In Matteüs 27:51-53 lezen we over de gebeurtenissen in Jeruzalem tijdens het sterven van de Here Jezus. We lezen over het voorhangsel dat in de tempel scheurde, de aardbeving, waardoor de rotsen scheurden en de graven die open gingen en de heiligen die uit hun graven gingen en aan velen in Jeruzalem verschenen. Kunt u mij hier meer over uitleggen? (E. C. te D.)

Antwoord:
In een paar korte zinnen vertelt Matteüs ons wat er zich rond het sterven van de Here Jezus in Jeruzalem afspeelde. Sommige gebeurtenissen zijn moeilijk uit te leggen, toch willen we de gebeurtenissen kort samenvatten en proberen de betekenis hiervan te noemen.

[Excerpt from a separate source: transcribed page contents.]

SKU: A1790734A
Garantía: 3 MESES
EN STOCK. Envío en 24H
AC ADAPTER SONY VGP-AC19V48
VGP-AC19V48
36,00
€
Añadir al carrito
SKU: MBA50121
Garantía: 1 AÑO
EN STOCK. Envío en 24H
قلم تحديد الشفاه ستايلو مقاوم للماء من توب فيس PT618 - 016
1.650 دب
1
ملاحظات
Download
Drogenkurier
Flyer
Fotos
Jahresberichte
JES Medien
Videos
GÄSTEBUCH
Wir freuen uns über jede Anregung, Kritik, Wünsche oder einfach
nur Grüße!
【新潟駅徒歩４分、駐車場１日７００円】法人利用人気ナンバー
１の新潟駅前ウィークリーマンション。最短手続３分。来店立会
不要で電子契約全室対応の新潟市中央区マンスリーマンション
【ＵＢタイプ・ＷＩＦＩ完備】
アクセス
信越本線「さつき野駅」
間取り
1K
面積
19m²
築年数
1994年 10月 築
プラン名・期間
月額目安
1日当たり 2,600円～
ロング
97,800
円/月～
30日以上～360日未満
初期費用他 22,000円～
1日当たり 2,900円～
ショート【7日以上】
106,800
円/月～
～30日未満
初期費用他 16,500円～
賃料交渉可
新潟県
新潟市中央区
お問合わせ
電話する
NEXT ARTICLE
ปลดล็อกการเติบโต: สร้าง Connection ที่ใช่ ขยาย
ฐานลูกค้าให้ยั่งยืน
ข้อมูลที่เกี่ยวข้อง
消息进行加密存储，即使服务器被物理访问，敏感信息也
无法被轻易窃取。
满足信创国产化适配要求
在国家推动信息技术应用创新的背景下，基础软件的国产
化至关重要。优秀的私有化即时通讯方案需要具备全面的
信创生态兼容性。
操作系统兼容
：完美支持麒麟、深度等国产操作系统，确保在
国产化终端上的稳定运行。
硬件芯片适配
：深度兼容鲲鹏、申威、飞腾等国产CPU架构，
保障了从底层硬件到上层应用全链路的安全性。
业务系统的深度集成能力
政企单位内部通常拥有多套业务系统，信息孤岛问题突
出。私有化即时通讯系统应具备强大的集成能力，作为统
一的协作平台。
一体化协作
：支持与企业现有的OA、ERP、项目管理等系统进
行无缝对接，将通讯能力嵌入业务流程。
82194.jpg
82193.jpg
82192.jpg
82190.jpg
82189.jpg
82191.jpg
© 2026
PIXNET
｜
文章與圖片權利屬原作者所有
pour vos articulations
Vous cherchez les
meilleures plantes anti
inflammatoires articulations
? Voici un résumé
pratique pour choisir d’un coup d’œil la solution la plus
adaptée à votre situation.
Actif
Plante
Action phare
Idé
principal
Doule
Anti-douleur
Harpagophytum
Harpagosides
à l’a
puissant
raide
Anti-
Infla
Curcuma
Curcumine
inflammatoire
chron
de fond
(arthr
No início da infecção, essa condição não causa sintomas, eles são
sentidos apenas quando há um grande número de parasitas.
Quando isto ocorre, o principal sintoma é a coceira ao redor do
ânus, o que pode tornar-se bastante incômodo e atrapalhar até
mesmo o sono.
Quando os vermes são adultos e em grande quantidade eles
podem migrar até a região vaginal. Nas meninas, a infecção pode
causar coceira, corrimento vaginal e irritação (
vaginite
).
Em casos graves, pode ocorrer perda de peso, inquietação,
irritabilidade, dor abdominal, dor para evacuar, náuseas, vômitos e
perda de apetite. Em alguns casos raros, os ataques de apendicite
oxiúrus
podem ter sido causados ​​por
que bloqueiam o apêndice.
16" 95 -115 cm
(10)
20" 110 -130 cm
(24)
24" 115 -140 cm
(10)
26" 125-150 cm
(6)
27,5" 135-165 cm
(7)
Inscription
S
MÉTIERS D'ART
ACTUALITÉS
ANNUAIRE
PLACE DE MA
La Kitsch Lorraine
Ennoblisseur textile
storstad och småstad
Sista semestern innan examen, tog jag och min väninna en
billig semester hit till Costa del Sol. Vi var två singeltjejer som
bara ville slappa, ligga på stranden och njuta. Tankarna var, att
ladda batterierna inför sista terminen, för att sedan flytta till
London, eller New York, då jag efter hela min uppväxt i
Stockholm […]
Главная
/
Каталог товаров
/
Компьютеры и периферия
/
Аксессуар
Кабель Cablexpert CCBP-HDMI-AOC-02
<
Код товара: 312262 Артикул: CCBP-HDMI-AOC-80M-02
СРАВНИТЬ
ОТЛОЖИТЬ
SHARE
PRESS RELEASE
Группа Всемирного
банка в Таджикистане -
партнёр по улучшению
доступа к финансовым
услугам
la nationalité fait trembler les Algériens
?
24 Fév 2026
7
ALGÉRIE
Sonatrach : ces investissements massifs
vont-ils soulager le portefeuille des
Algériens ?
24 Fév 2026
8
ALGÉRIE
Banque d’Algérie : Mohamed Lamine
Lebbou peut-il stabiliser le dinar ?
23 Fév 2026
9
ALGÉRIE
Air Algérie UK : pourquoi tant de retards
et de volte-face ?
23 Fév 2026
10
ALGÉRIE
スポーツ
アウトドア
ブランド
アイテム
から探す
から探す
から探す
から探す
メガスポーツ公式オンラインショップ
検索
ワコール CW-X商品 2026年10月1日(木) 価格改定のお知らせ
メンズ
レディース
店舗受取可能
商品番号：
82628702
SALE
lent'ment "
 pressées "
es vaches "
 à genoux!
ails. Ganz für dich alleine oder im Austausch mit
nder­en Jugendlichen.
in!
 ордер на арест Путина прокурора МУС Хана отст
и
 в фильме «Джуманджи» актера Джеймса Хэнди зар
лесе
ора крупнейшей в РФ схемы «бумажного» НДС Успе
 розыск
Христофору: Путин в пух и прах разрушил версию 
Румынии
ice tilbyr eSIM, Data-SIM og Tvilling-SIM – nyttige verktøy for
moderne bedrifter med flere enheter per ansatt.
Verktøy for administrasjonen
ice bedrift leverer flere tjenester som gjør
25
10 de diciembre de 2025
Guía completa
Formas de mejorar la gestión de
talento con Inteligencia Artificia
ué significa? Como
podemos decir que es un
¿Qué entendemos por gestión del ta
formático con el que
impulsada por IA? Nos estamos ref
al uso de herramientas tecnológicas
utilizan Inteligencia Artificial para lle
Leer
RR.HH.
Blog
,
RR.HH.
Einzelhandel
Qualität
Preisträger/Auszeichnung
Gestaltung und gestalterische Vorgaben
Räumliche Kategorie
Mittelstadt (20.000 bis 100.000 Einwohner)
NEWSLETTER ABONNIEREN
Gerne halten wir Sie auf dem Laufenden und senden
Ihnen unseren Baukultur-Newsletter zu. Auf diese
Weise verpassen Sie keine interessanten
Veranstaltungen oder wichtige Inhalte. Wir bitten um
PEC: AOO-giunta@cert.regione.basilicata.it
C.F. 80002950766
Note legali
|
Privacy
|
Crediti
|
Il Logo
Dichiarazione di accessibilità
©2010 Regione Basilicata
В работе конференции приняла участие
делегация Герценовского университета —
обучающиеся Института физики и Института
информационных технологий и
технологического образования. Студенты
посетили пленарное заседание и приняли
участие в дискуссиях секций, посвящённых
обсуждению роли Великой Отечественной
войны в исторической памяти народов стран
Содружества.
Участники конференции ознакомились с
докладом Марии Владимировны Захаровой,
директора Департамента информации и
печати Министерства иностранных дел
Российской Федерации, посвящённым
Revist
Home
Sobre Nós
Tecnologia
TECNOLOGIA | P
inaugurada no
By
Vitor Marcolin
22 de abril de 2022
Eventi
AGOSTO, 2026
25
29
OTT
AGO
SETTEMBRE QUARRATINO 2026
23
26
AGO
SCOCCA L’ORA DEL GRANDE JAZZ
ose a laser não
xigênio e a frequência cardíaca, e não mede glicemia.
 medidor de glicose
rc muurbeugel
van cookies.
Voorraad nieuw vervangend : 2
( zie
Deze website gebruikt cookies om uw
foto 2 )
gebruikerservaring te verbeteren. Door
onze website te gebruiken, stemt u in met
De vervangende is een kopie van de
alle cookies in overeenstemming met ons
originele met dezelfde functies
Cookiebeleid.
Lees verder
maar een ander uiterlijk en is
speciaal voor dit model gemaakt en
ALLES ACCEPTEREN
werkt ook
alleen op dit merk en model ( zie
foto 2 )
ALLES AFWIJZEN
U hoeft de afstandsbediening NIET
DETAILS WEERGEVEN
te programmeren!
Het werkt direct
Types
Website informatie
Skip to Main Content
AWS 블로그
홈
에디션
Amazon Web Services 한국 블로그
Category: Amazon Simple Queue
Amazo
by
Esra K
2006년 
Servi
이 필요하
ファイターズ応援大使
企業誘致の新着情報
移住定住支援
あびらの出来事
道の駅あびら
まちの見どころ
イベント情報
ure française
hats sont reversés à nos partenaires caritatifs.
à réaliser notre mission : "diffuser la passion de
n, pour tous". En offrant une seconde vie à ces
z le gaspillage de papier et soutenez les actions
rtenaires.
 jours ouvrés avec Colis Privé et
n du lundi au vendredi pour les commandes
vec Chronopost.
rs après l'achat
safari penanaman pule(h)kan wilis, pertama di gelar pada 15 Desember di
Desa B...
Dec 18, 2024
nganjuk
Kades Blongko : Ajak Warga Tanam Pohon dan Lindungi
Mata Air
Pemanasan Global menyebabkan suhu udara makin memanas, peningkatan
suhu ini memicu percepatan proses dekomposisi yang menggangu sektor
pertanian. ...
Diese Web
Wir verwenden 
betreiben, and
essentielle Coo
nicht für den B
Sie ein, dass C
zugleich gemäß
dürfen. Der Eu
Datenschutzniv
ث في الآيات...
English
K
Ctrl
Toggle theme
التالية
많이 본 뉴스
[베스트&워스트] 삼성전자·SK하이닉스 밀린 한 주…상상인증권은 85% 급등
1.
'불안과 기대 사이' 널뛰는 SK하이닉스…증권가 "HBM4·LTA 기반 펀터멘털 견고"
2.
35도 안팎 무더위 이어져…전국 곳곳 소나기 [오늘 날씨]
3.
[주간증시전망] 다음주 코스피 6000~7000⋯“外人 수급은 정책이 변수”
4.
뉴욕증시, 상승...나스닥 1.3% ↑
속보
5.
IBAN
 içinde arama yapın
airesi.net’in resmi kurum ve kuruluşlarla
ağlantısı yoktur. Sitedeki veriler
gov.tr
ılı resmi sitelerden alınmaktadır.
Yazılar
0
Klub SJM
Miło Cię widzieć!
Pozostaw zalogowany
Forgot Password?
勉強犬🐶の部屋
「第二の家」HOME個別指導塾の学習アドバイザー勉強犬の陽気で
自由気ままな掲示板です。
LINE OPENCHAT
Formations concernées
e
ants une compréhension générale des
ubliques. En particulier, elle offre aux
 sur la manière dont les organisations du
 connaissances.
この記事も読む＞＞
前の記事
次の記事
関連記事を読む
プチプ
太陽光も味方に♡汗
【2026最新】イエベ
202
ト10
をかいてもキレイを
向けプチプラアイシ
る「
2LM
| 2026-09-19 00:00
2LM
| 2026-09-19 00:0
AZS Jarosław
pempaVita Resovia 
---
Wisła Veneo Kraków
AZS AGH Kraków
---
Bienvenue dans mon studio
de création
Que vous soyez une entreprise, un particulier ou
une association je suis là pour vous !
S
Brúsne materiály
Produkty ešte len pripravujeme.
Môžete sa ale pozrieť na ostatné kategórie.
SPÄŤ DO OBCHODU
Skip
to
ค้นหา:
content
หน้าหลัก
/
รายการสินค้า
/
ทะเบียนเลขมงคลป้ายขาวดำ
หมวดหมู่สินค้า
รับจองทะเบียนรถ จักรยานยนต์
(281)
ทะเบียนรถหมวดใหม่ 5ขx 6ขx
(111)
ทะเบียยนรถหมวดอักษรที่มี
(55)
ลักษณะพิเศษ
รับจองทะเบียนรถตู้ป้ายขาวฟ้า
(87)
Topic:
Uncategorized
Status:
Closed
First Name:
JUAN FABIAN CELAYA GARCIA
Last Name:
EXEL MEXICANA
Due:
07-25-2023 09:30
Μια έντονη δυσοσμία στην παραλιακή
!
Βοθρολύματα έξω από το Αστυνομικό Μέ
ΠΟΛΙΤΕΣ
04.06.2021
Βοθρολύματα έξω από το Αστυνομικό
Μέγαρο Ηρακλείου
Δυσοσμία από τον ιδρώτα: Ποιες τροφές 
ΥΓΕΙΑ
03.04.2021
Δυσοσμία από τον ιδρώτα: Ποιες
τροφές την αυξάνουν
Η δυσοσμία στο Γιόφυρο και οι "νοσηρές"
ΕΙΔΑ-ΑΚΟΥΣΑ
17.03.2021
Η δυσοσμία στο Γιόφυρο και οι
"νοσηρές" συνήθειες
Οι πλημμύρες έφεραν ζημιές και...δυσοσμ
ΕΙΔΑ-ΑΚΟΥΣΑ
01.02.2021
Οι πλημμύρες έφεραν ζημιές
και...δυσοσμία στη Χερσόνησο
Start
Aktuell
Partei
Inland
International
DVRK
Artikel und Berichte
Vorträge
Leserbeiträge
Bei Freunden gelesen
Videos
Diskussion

Door het sterven van de Here Jezus scheurt het voorhangsel, waarmee duidelijk gemaakt wordt dat de toegang tot de heilige God door het volbrachte werk op Golgotha open is en we door de Here Jezus vrij tot Hem mogen naderen.
Tegelijk zien we de aarde beven, waaruit de kracht van God blijkt en de rotsen scheurden. In de rotswanden waren veel grafkamers, waar de Joden hun doden begraven hadden. Door deze beving, die waarschijnlijk verder geen materiële schade in Jeruzalem teweeg gebracht had, werden deze grafkamers opengebroken, waarmee de Here Jezus liet zien dat Hij sterker was dan de dood. Uit dit gedeelte van Matteüs kan ik niet halen, dat bij het sterven van de Here Jezus de heiligen die in deze graven lagen direct levend werden en in hun graven nog eens drie dagen moesten wachten, voor ze er uit kwamen. Nee, bij het sterven van de Here Jezus gingen de graven open en bij zijn opstanding, drie dagen later, werden ze opgewekt en verschenen aan velen in de stad. Vers 52 lijkt ons te zeggen dat ze tijdens Zijn sterven opgewekt werden, maar Matteüs zal dit niet zo bedoeld hebben. Het opgewekt worden en het uit de graven gaan wordt door de vers indeling en de punt tussen vers 52 en 53 te veel uit elkaar gehaald, terwijl het om één en dezelfde gebeurtenis handelt! Het is wel heel interessant te weten dat naast de verschijningen van de Here Jezus ook vele, opgewekte heiligen, aan velen verschenen. Wat een overtuigend bewijs dat de Here Jezus waarlijk, maar wel als Eersteling, opgestaan is!